The other possibility is that they become an interval of probabilities, presumably [1/6, 5/6]. But that doesn't reflect the fact that there are perfectly clear answers to how you should bet. As the above example shows, clearly you should be betting according to a 1/6 probability of the Mona Lisa.
So, it seems that you need to stay at 1/6. We do get an interesting conclusion about disagreement, but maybe it's not absurd.
Alright, but now let's complicate the matter.
You're an intelligent fly on the wall in one of the rooms on Monday. You know all the above rules, but otherwise nothing more than any of the participants. A red-shirt and a blue-shirt come in. What is your probability that it's the real Mona Lisa on the TV? Surely either 1/2 or [1/6, 5/6].
But then you learn that there is a rule for flies, too. A fair coin is tossed for you. If it's heads, you are assigned to follow the red-shirt for the rest of the week, and if it's tails you are assigned to follow the blue-shirt for the rest of the week. But it's heads and this is announced to you.
At this point, your lot is exactly like the lot of this red-shirt. You will see the real Mona Lisa on exactly one out of six days. But it's still Monday. You've learned something: the coin is heads. Should you change your probability for whether it's the real Mona Lisa?
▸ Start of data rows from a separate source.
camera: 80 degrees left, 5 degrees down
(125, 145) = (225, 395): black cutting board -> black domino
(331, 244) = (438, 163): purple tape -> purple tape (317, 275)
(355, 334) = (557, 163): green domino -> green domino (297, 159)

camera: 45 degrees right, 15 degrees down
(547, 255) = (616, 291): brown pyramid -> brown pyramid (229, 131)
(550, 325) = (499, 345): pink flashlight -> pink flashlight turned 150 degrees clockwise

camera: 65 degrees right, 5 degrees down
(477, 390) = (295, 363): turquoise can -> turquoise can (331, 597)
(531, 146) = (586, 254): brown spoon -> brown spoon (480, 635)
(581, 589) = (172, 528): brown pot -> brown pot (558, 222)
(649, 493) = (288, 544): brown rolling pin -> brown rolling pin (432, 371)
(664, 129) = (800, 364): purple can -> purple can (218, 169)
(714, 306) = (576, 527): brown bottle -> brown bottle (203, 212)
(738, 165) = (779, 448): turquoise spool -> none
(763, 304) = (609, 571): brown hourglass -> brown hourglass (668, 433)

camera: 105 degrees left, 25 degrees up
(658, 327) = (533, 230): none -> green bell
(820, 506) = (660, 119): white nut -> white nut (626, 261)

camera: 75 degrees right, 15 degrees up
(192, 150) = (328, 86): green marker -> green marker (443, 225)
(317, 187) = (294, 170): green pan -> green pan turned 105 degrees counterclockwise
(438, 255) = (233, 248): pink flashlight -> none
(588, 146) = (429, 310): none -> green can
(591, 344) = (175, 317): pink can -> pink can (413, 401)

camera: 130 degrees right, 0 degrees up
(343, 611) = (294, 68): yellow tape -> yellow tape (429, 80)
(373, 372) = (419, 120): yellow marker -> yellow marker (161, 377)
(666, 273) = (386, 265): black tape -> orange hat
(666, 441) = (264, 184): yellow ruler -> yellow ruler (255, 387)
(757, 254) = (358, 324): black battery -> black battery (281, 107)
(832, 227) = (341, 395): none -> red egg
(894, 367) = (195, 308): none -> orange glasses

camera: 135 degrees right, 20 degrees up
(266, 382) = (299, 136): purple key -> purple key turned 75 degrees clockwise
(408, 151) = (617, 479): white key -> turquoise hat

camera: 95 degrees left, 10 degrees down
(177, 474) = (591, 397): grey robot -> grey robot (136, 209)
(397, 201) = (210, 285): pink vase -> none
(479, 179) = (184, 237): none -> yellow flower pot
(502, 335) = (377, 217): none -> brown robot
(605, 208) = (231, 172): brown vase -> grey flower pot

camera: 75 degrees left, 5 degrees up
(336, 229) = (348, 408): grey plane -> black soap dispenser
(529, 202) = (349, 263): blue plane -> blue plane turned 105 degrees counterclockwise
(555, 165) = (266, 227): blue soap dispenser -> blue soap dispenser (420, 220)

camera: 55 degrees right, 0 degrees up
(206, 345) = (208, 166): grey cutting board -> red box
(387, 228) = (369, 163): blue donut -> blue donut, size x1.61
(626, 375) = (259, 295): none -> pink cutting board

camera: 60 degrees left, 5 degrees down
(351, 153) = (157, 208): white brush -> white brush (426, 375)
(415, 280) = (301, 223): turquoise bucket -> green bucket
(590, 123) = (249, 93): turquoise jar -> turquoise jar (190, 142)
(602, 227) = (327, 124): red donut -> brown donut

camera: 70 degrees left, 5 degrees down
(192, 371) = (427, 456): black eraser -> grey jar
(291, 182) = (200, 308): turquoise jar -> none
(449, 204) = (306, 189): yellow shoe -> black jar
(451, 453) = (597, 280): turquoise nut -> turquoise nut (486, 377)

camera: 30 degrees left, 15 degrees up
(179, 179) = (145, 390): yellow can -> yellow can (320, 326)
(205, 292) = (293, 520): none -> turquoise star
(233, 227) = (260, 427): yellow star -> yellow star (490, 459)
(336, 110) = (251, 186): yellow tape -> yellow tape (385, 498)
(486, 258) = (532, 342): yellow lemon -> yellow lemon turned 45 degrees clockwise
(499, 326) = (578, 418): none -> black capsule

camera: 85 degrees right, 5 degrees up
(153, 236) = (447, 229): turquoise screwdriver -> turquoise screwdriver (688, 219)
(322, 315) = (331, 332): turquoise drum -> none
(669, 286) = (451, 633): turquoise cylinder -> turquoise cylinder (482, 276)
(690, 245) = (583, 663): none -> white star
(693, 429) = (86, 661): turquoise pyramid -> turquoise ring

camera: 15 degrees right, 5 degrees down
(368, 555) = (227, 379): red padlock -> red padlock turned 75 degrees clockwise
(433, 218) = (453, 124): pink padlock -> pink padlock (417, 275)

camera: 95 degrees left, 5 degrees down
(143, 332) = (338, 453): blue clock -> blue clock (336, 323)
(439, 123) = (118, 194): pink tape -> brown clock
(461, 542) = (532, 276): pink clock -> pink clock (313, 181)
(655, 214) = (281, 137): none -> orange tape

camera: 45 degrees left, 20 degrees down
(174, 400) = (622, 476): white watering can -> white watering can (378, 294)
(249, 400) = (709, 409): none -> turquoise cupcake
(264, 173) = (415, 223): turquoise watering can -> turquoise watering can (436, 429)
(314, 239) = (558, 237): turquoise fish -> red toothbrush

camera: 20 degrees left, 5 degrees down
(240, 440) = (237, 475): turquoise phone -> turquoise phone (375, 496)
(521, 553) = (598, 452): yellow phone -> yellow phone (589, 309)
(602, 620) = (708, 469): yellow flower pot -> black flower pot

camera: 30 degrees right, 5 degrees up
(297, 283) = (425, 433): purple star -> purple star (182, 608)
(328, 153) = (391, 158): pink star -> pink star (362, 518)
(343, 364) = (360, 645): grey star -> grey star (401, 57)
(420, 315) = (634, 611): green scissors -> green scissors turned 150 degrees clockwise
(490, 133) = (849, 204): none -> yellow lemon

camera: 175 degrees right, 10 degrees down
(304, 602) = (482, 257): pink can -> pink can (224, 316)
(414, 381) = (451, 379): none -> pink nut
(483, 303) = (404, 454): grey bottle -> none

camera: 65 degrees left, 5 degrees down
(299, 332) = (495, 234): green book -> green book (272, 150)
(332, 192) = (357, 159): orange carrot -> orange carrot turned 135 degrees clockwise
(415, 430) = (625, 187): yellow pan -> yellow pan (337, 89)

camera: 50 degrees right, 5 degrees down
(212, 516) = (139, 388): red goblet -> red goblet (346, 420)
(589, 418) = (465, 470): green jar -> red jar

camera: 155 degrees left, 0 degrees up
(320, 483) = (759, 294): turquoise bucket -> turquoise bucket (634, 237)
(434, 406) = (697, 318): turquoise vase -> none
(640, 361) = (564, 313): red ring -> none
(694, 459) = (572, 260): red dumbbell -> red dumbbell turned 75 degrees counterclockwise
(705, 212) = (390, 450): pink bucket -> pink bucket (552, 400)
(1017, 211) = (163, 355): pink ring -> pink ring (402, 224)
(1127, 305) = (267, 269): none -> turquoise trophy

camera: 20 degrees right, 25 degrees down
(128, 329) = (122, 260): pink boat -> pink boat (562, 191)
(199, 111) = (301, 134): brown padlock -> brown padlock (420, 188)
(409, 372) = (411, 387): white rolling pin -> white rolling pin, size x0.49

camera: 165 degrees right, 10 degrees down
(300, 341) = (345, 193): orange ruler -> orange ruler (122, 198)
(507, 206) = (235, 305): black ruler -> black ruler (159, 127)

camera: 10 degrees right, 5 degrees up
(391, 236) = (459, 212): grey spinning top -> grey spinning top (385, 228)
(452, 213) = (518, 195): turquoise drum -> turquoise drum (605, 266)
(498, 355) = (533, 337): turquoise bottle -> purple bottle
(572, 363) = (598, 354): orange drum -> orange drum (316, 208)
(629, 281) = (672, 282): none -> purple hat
Presumably not, since in learning that the coin is heads you've learned something that's independent of the die rolls that determine whether it's the real Mona Lisa.
But how are you relevantly different from the red-shirt that you're following? The main difference is that the red-shirt presumably knew she was a red-shirt before she came into the room, while you didn't know that you were assigned to a red-shirt until you came into the room. But surely the order in which you've learned these things doesn't matter.
So it seems that your probabilities should be the same as the red-shirt's. And so they should switch to 1/6 when you learn the coin is heads. Which is absurd.